I'm trying to scrape product names and prices from this site, using the following code:
class ProductSpider(scrapy.Spider):
name = 'product'
start_urls = ['https://www.bodyenfitshop.nl/']
def parse(self, response):
# follow links to different categories
for href in response.css('ol.nav-primary > li.category-node > a::attr(href)'):
# A category page currently does not list all the items belonging to that category.
# Add "?p=1" to get the list view
href = href.extract() + "?p=1"
print(href)
yield SplashRequest(href, self.parse_category, args={
'wait': 0.5
})
def parse_category(self, response):
for product in response.css('li.item'):
new_name = product.css('div.product-name > a::text').extract_first().strip()
# TODO: find better regex
new_price = float(product.css('span.price::text').re('\d+,\d+')[0].replace(",", "."))
new_url = product.css('div.product-name > a::attr(href)').extract_first().strip()
yield Product(name=new_name, price=new_price, url=new_url)

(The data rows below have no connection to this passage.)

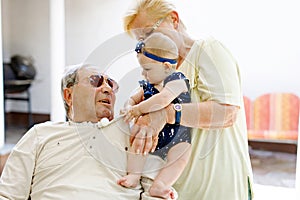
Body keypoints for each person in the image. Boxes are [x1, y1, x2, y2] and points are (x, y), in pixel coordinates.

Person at [122, 0, 253, 199]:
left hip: (219, 190)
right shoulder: (162, 71)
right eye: (142, 40)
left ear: (173, 19)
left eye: (149, 34)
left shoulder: (208, 50)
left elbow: (226, 113)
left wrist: (165, 114)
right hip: (179, 191)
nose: (147, 44)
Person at [0, 64, 174, 200]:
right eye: (96, 81)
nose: (107, 89)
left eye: (111, 84)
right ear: (69, 95)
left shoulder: (135, 134)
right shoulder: (41, 134)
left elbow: (156, 192)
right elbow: (8, 194)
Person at [117, 33, 191, 199]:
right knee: (137, 135)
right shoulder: (148, 86)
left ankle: (161, 185)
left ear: (166, 66)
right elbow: (132, 98)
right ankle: (134, 174)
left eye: (147, 69)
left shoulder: (177, 80)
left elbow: (163, 99)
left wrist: (138, 110)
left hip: (177, 135)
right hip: (150, 132)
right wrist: (129, 106)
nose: (143, 73)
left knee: (181, 156)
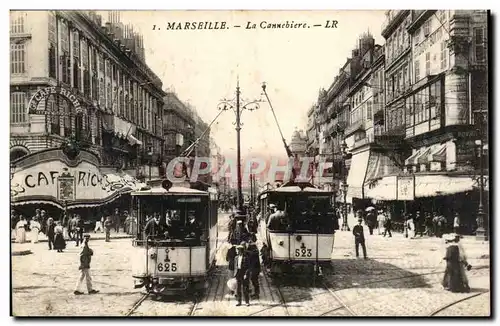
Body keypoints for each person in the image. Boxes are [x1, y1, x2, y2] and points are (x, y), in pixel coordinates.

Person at [247, 235, 261, 299]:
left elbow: (253, 254)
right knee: (253, 280)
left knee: (254, 280)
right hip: (254, 268)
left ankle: (257, 294)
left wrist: (246, 251)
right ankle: (256, 293)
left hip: (255, 268)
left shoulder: (254, 248)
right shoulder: (253, 247)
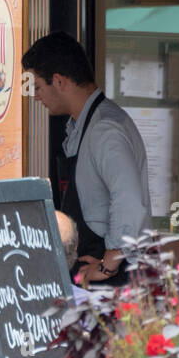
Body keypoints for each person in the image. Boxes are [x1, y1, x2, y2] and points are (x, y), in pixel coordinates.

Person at [22, 32, 152, 288]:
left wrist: (109, 262)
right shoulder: (84, 126)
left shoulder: (105, 129)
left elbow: (129, 199)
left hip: (115, 279)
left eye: (37, 86)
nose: (36, 97)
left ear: (58, 81)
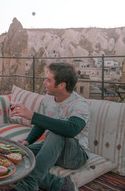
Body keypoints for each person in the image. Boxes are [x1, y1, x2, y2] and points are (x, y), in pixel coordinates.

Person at [10, 63, 89, 191]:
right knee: (18, 154)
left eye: (48, 80)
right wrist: (28, 141)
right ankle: (60, 184)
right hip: (53, 149)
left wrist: (32, 115)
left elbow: (71, 129)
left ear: (62, 85)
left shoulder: (79, 104)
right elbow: (41, 124)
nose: (44, 83)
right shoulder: (48, 99)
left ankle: (28, 185)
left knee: (55, 133)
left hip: (75, 155)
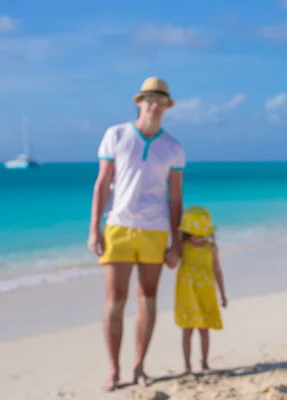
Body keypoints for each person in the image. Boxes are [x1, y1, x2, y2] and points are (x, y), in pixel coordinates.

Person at [87, 77, 185, 391]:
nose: (154, 106)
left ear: (167, 107)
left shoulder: (173, 147)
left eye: (161, 101)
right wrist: (94, 229)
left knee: (148, 299)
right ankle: (114, 369)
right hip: (117, 226)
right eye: (149, 100)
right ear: (139, 102)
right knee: (115, 301)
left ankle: (139, 366)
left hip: (155, 230)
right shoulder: (115, 135)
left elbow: (175, 197)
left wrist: (176, 242)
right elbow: (102, 184)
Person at [173, 206, 227, 375]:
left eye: (200, 232)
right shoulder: (183, 246)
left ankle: (204, 363)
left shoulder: (211, 248)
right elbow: (171, 260)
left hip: (206, 293)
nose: (197, 235)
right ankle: (187, 366)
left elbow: (217, 270)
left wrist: (223, 294)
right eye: (194, 231)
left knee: (204, 330)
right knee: (187, 330)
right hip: (187, 294)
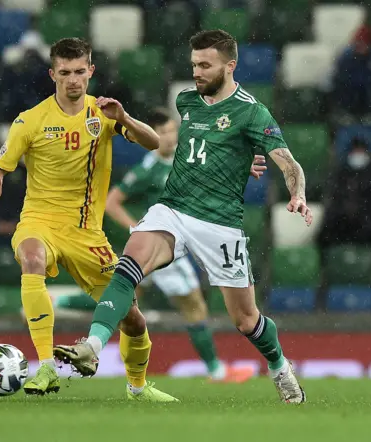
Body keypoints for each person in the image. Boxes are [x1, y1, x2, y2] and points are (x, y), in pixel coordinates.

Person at [55, 30, 312, 404]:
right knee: (128, 265)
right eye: (194, 65)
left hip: (220, 224)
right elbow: (197, 150)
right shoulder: (187, 101)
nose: (197, 72)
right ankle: (92, 346)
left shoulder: (253, 112)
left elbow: (287, 162)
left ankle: (279, 367)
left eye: (205, 65)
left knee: (246, 320)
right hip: (172, 209)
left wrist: (298, 192)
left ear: (230, 65)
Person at [0, 38, 178, 402]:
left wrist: (125, 118)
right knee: (32, 259)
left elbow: (153, 143)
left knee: (133, 318)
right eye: (65, 73)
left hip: (88, 233)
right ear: (53, 74)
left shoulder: (103, 113)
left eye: (80, 72)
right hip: (40, 220)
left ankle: (137, 388)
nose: (73, 80)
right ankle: (45, 367)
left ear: (91, 72)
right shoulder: (30, 121)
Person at [106, 108, 261, 383]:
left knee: (124, 297)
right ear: (151, 136)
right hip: (164, 243)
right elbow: (111, 201)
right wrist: (136, 228)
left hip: (179, 241)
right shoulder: (148, 169)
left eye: (171, 130)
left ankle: (62, 302)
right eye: (162, 133)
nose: (168, 137)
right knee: (194, 307)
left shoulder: (185, 154)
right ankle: (216, 371)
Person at [318, 137, 371, 249]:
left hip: (368, 216)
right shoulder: (342, 172)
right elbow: (335, 193)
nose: (358, 155)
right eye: (355, 151)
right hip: (342, 218)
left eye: (361, 151)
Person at [331, 24, 371, 124]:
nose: (361, 46)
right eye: (358, 43)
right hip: (352, 93)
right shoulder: (347, 58)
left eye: (364, 43)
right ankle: (348, 114)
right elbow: (338, 78)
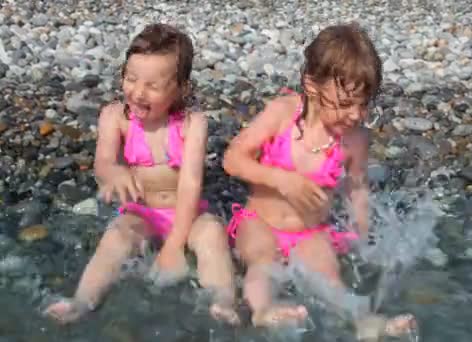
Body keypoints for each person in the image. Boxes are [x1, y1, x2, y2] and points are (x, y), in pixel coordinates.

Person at [222, 23, 418, 339]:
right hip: (260, 222)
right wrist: (281, 180)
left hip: (310, 231)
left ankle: (366, 323)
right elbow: (232, 159)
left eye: (363, 104)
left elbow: (357, 188)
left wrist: (362, 235)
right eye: (343, 104)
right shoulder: (282, 114)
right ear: (311, 86)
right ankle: (262, 311)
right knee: (261, 262)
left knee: (329, 275)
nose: (355, 115)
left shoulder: (354, 140)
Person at [43, 23, 239, 325]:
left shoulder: (192, 123)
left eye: (153, 86)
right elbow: (103, 162)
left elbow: (191, 183)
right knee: (117, 235)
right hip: (142, 212)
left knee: (212, 233)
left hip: (186, 212)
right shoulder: (114, 117)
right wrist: (114, 172)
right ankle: (82, 301)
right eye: (130, 79)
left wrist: (175, 244)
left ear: (181, 89)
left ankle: (223, 301)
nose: (137, 92)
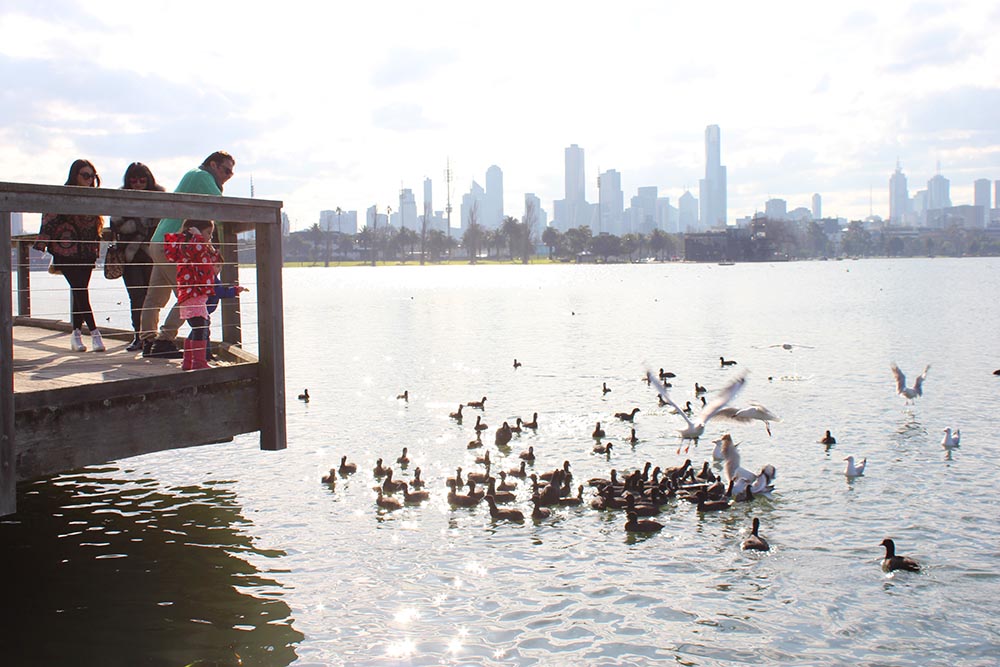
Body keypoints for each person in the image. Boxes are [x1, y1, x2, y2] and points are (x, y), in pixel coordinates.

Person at [140, 151, 235, 358]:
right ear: (213, 164)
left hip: (160, 241)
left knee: (155, 297)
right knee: (192, 294)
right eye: (226, 170)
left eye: (232, 172)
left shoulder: (191, 175)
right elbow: (222, 208)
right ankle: (164, 341)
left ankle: (148, 341)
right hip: (176, 247)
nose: (229, 175)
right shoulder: (202, 176)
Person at [33, 159, 106, 352]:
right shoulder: (63, 195)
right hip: (65, 251)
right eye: (85, 175)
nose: (89, 180)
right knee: (80, 290)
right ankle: (95, 333)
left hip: (87, 253)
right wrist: (42, 243)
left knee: (79, 291)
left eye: (92, 176)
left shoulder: (94, 198)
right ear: (75, 176)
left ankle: (76, 335)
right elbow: (49, 217)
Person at [109, 162, 165, 351]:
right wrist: (140, 225)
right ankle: (139, 336)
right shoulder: (120, 197)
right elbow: (116, 224)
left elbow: (164, 224)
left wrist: (140, 226)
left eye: (143, 180)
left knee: (152, 297)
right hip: (130, 255)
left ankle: (150, 336)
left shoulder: (159, 197)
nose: (138, 184)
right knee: (136, 295)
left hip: (152, 253)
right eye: (134, 180)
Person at [163, 219, 223, 370]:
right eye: (208, 233)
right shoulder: (187, 245)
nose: (210, 237)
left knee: (198, 327)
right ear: (194, 230)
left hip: (197, 295)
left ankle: (188, 362)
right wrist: (197, 237)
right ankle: (198, 362)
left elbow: (212, 259)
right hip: (191, 294)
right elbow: (195, 251)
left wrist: (209, 246)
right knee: (200, 326)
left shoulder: (200, 246)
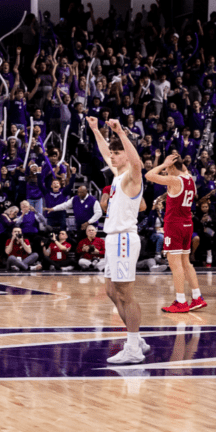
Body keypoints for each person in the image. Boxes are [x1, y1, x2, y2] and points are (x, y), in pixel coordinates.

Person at [88, 117, 150, 365]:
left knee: (126, 294)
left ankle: (133, 347)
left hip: (124, 238)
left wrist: (122, 133)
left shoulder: (132, 177)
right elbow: (105, 153)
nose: (112, 156)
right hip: (113, 239)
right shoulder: (117, 175)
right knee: (112, 291)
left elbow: (136, 163)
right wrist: (95, 130)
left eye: (117, 153)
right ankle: (138, 340)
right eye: (112, 153)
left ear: (127, 154)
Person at [145, 152, 207, 312]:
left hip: (174, 225)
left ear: (172, 166)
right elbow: (182, 172)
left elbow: (149, 175)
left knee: (175, 264)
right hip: (187, 224)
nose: (166, 172)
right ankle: (197, 297)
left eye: (168, 170)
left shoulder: (174, 180)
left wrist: (164, 164)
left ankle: (181, 301)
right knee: (186, 263)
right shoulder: (191, 180)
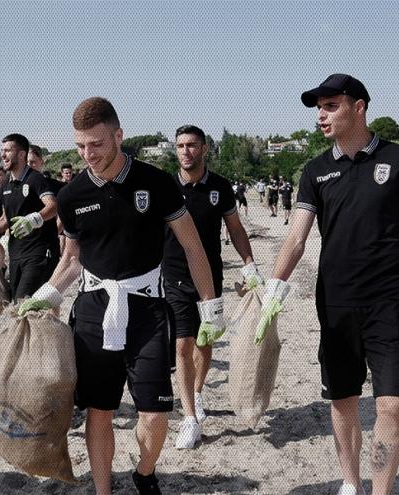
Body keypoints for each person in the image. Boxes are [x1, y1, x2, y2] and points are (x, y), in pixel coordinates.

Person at [255, 74, 399, 495]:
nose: (321, 115)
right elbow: (296, 238)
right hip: (336, 304)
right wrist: (273, 292)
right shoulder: (315, 170)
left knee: (392, 404)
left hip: (390, 302)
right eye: (318, 108)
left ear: (359, 107)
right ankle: (349, 481)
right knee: (342, 402)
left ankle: (380, 491)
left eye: (331, 105)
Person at [17, 98, 223, 495]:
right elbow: (72, 259)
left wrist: (209, 306)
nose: (87, 155)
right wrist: (48, 293)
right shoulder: (72, 196)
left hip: (147, 307)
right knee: (100, 410)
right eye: (80, 146)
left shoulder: (157, 183)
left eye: (95, 144)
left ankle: (144, 472)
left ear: (118, 136)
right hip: (94, 308)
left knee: (156, 412)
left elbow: (194, 248)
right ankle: (103, 490)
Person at [163, 125, 263, 449]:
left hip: (211, 277)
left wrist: (249, 265)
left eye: (192, 145)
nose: (185, 151)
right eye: (180, 146)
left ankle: (197, 390)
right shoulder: (165, 187)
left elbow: (235, 229)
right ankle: (189, 419)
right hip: (174, 274)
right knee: (181, 344)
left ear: (204, 148)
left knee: (204, 342)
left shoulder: (220, 187)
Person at [0, 134, 59, 300]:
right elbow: (5, 219)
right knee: (15, 304)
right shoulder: (6, 186)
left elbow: (53, 206)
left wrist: (34, 220)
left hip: (39, 253)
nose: (3, 155)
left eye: (8, 150)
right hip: (16, 254)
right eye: (2, 150)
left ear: (22, 154)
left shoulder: (36, 179)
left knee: (22, 303)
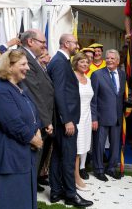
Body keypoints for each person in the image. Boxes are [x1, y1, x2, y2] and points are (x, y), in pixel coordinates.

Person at [0, 49, 43, 209]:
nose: (27, 68)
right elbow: (12, 123)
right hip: (7, 157)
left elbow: (32, 113)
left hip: (21, 154)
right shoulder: (0, 90)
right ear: (9, 66)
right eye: (23, 64)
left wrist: (37, 129)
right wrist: (34, 139)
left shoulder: (19, 87)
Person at [47, 34, 93, 207]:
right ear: (66, 44)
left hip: (63, 119)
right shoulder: (59, 62)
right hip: (64, 120)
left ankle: (56, 192)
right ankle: (71, 194)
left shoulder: (62, 60)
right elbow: (59, 92)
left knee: (58, 156)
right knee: (67, 157)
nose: (77, 45)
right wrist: (67, 120)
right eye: (75, 43)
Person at [19, 29, 54, 192]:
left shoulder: (32, 59)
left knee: (36, 158)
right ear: (30, 42)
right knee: (31, 159)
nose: (45, 46)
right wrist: (46, 120)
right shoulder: (23, 57)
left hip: (40, 117)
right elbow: (34, 92)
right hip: (35, 119)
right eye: (43, 42)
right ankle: (26, 190)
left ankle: (30, 188)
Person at [91, 49, 126, 181]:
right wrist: (94, 118)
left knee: (115, 144)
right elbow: (93, 100)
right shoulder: (97, 75)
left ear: (117, 61)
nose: (109, 60)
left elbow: (120, 96)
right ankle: (99, 170)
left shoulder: (122, 75)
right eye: (108, 58)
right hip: (101, 117)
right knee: (99, 145)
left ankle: (111, 168)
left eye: (112, 58)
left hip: (117, 116)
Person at [72, 52, 94, 189]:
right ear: (76, 63)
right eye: (82, 62)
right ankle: (75, 177)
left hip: (87, 118)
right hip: (76, 118)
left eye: (86, 62)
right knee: (76, 150)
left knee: (82, 149)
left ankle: (76, 173)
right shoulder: (72, 77)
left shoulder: (88, 78)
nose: (85, 64)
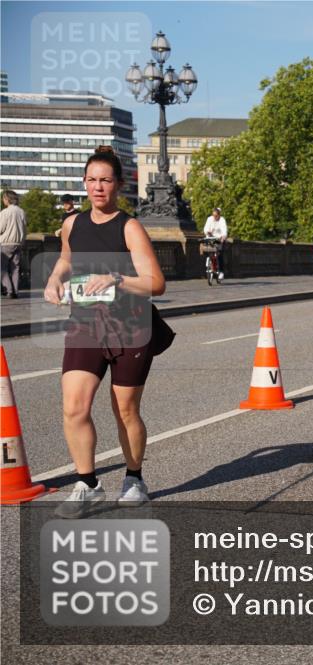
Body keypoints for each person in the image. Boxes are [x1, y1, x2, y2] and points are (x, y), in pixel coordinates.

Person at [42, 147, 168, 517]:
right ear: (84, 183)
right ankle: (88, 483)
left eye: (106, 180)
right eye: (92, 180)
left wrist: (115, 277)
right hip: (85, 323)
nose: (99, 187)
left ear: (119, 185)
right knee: (73, 407)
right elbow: (66, 258)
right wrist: (53, 281)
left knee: (125, 409)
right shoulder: (72, 224)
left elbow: (156, 283)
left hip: (130, 326)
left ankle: (133, 478)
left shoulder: (129, 227)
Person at [0, 190, 27, 299]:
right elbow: (25, 229)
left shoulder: (4, 212)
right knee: (15, 268)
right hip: (18, 243)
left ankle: (9, 290)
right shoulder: (22, 212)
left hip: (6, 243)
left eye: (3, 198)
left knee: (2, 268)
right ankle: (15, 291)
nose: (3, 200)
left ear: (7, 199)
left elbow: (0, 228)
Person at [203, 207, 228, 280]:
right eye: (213, 215)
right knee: (209, 251)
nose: (215, 217)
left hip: (219, 239)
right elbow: (206, 228)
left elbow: (224, 229)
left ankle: (221, 271)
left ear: (219, 215)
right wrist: (207, 231)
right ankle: (211, 265)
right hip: (211, 238)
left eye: (216, 216)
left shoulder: (222, 220)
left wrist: (223, 236)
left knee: (220, 254)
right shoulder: (209, 219)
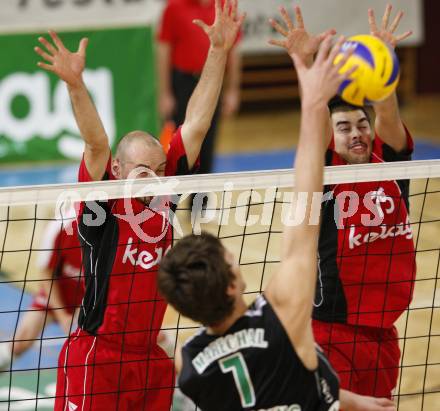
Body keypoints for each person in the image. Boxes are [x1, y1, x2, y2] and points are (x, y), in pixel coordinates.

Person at [158, 19, 396, 410]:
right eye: (229, 260)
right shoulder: (282, 315)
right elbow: (305, 208)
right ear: (232, 286)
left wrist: (352, 402)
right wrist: (314, 101)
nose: (234, 258)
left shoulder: (190, 369)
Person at [33, 0, 244, 409]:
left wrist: (217, 52)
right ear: (117, 168)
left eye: (159, 169)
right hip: (97, 357)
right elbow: (96, 143)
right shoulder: (102, 207)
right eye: (141, 170)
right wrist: (76, 85)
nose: (152, 178)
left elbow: (197, 122)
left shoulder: (163, 196)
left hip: (151, 358)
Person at [271, 4, 415, 398]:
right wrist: (304, 63)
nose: (357, 133)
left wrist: (382, 66)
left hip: (384, 334)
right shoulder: (325, 174)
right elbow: (313, 121)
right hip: (334, 331)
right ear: (330, 138)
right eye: (344, 127)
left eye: (362, 125)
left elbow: (387, 113)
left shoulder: (390, 165)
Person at [157, 0, 242, 176]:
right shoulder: (174, 7)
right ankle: (173, 199)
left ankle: (199, 201)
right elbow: (163, 50)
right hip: (182, 83)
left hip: (213, 82)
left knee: (207, 143)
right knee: (178, 145)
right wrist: (165, 93)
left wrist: (232, 90)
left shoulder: (225, 6)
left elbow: (233, 50)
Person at [0, 210, 83, 371]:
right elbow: (45, 274)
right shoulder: (62, 224)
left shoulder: (112, 227)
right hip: (57, 292)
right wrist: (63, 315)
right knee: (20, 342)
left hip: (92, 298)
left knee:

I suspect the problem is in the href that is passed to the SplashRequest, but when I printed them out they all had fully qualified URLS like these:
https://www.bodyenfitshop.nl/duursport/?p=1
All other questions on SO with regards to this error (like this or this) are solved by adding the "https" to their URL's. But I already have these. So I'm at a loss as to what is causing these.
This is one of the errors that I get (repeated multiple times)
2017-05-31 22:51:07 [scrapy.core.scraper] ERROR: Error downloading <GET https://www.
bodyenfitshop.nl/afslanken/?p=1 via https://www.bodyenfitshop.nl/afslanken/?p=1>
Traceback (most recent call last):
File "c:\program files (x86)\python\lib\site-packages\twisted\internet\defer.py", line 1301, in _inlineCallbacks
result = g.send(result)
File "c:\program files (x86)\python\lib\site-packages\scrapy\core\downloader\middleware.py", line 37, in process_request
response = yield method(request=request, spider=spider)
File "c:\program files (x86)\python\lib\site-packages\scrapy_splash\middleware.py", line 358, in process_request
priority=request.priority + self.rescheduling_priority_adjust
File "c:\program files (x86)\python\lib\site-packages\scrapy\http\request\__init__.py", line 94, in replace
return cls(*args, **kwargs)
File "c:\program files (x86)\python\lib\site-packages\scrapy_splash\request.py", line 76, in __init__
**kwargs)
File "c:\program files (x86)\python\lib\site-packages\scrapy\http\request\__init__.py", line 25, in __init__
self._set_url(url)
File "c:\program files (x86)\python\lib\site-packages\scrapy\http\request\__init__.py", line 58, in _set_url
raise ValueError('Missing scheme in request url: %s' % self._url)
ValueError: Missing scheme in request url: render.html
The render.html is (I think) the default name for what Splash produces. I don't think I can alter that.
Any help or poke in the right direction is greatly appreciated!